Health experts advise early screening through blood tests and FibroScan to detect complications before they progress. In the early Child-Pugh ‘A’ and ‘B’ stages, lifestyle modification and medication can help restore function. However, in advanced ‘C’ stage cases, a liver transplant is often necessary.
Liver Transplant: Procedure and Eligibility
A liver transplant involves removing the damaged liver and replacing it with a healthy one from a donor. Donors can be either deceased (cadaveric donation) or living relatives with matching blood groups.
In living donor cases, about 25 percent of the donor’s liver is transplanted. Due to the liver’s regenerative capacity, both donor and recipient livers grow back to near-normal size within weeks. Doctors report success rates of up to 95 percent in suitable cases.
Individuals with active infections, substance abuse issues, or serious heart and lung conditions are not eligible to donate. Healthy blood-related relatives under 50 years are typically considered for donation after a medical evaluation.

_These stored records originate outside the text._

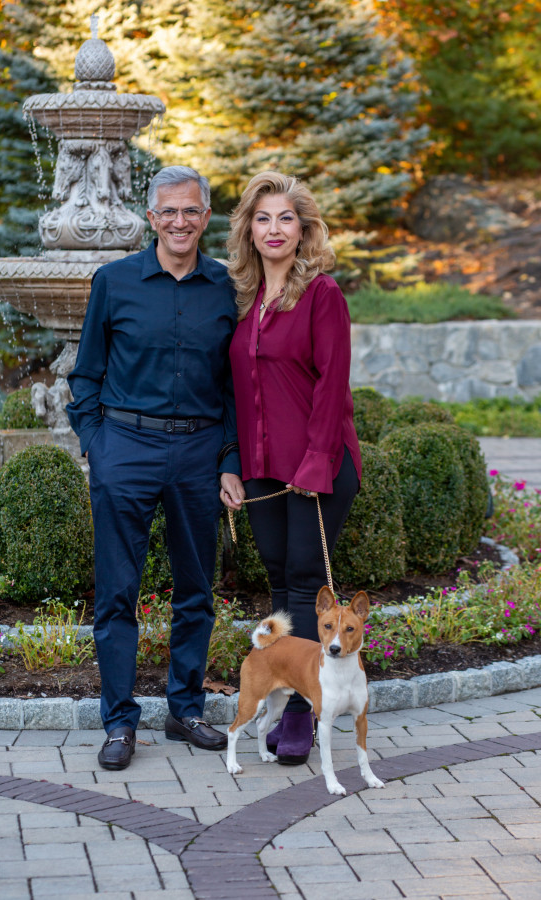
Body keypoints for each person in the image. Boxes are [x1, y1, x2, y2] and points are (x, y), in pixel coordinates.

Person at [67, 165, 245, 770]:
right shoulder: (114, 282)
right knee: (118, 592)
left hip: (198, 455)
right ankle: (119, 724)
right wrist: (97, 444)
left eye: (190, 211)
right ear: (151, 218)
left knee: (196, 588)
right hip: (125, 449)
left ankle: (185, 709)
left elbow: (231, 391)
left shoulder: (225, 288)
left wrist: (230, 459)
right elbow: (85, 373)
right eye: (168, 212)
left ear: (205, 217)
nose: (179, 222)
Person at [222, 171, 361, 766]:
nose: (274, 229)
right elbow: (233, 392)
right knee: (279, 580)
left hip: (318, 465)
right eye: (263, 218)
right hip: (259, 468)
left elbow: (333, 385)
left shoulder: (321, 293)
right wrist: (231, 463)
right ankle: (290, 699)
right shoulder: (244, 299)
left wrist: (313, 464)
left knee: (306, 580)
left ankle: (304, 718)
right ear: (249, 230)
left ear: (302, 228)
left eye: (285, 218)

Where family donors are unavailable, patients must register under the state-run organ donation program and await allocation from a brain-dead donor. Once a liver becomes available, surgery may take between four and fourteen hours, involving specialized surgical teams.
Post-surgery, patients require immunosuppressive medication to prevent organ rejection and must follow strict medical supervision. With proper care, most recipients can return to normal life after recovery.